For instance, you can get the best of both worlds, causal order and “wall clock”
timestamps, by having a TIMESTAMPTZ
field, only inserting rows within
serializable transactions, and setting the created_at
field to now, or after
the latest insertion:
BEGIN ISOLATION LEVEL SERIALIZABLE;
INSERT INTO orders (created_at)
SELECT GREATEST(NOW(), MAX(created_at) + INTERVAL '1 microsecond') FROM orders;
COMMIT;
Indeed, PostgreSQL’s TIMESTAMPTZ
has a precision up to the microsecond. You
don’t want to have conflicts in your created_at
(otherwise you could not
determine causal order between the conflicting rows), so you add a microsecond
to the current time if there is a conflict.
However, here, concurrent operations are likely to fail, as we acquire a
(non-blocking) SIReadLock on the whole table (what the documentation calls a
relation lock):
SELECT l.mode, l.relation::regclass, l.page, l.tuple, substring(a.query from 0 for 19)
FROM pg_stat_activity a JOIN pg_locks l ON l.pid = a.pid
WHERE l.relation::regclass::text LIKE 'orders%'
AND datname = current_database()
AND granted
ORDER BY a.query_start;
mode | relation | page | tuple | substring
------------------+----------+------+-------+--------------------
SIReadLock | orders | | | INSERT INTO orders
RowExclusiveLock | orders | | | INSERT INTO orders
AccessShareLock | orders | | | INSERT INTO orders
The reason for that is that we perform a slow Seq Scan in this trivial example,
as the EXPLAIN proves.
QUERY PLAN
-------------------------------------------------------------------------------
Insert on orders (cost=38.25..38.28 rows=1 width=8)

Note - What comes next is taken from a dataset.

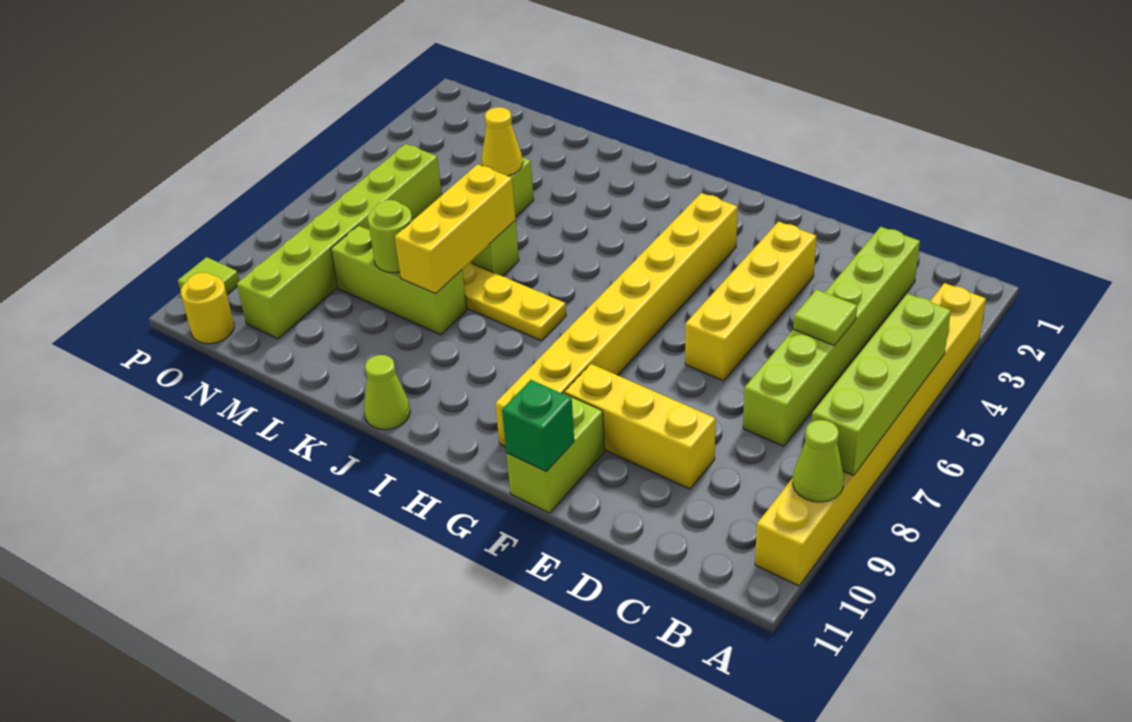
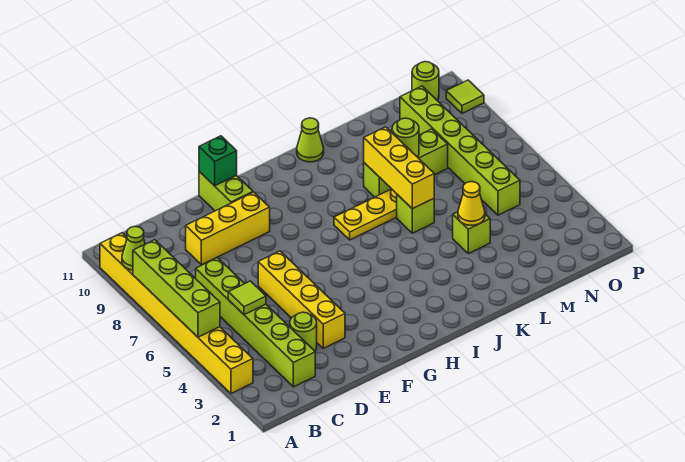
none -> lime 1x1 round brick [290,312,317,351]
yellow 1x8 brick [495,193,738,447] -> none
yellow 1x1 round brick [181,273,234,344] -> lime 1x1 round brick [412,62,439,100]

-> Aggregate (cost=38.25..38.27 rows=1 width=8)
-> Seq Scan on orders orders_1 (cost=0.00..32.60 rows=2260 width=8)
With an index, concurrent operations are much more likely to work:
CREATE INDEX created_at_idx ON orders (created_at);
We then only take a tuple lock on the table:
mode | relation | page | tuple | substring
------------------+----------+------+-------+--------------------
SIReadLock | orders | 0 | 5 | INSERT INTO orders
RowExclusiveLock | orders | | | INSERT INTO orders
AccessShareLock | orders | | | INSERT INTO orders
However, the tuple in question is the latest row in the table. Any two
concurrent insertions will definitely read from the same one: the one with the
latest created_at
. Therefore, only one of concurrent insertion will succeed;
the others will need to be retried until they do too.
Subset Ordering §
In cases where you only need a unique ordering for a subset of rows based on
another field, you can set a combined index with that other field:
CREATE TABLE orders (
account_id UUID DEFAULT gen_random_uuid(),
created_at TIMESTAMPTZ);
CREATE INDEX account_created_at_idx ON orders (account_id, created_at DESC);
Then the query planner goes through the account index:
INSERT INTO orders (account_id, created_at)
SELECT account_id, GREATEST(NOW(), created_at + INTERVAL '1 microsecond')
FROM orders WHERE account_id = '9c99bef6-a05a-48c4-bba3-6080a6ce4f2e'::uuid
ORDER BY created_at DESC LIMIT 1
QUERY PLAN
-----------------------------------------------------------------------------------------------------------------------
Insert on orders (cost=0.15..3.69 rows=1 width=24)
-> Subquery Scan on "*SELECT*" (cost=0.15..3.69 rows=1 width=24)
-> Limit (cost=0.15..3.68 rows=1 width=32)
-> Index Only Scan using account_created_at_idx on orders orders_1 (cost=0.15..28.35 rows=8 width=32)
Index Cond: (account_id = '9c99bef6-a05a-48c4-bba3-6080a6ce4f2e'::uuid)
And concurrent insertions on different accounts work:
mode | relation | page | tuple | substring
------------------+----------+------+-------+--------------------
SIReadLock | orders | 0 | 1 | INSERT INTO orders
RowExclusiveLock | orders | | | INSERT INTO orders
AccessShareLock | orders | | | INSERT INTO orders
SIReadLock | orders | 0 | 2 | COMMIT;
(The first three row are from one not-finished transaction on account 1, the
last is from a finished one on account 2.)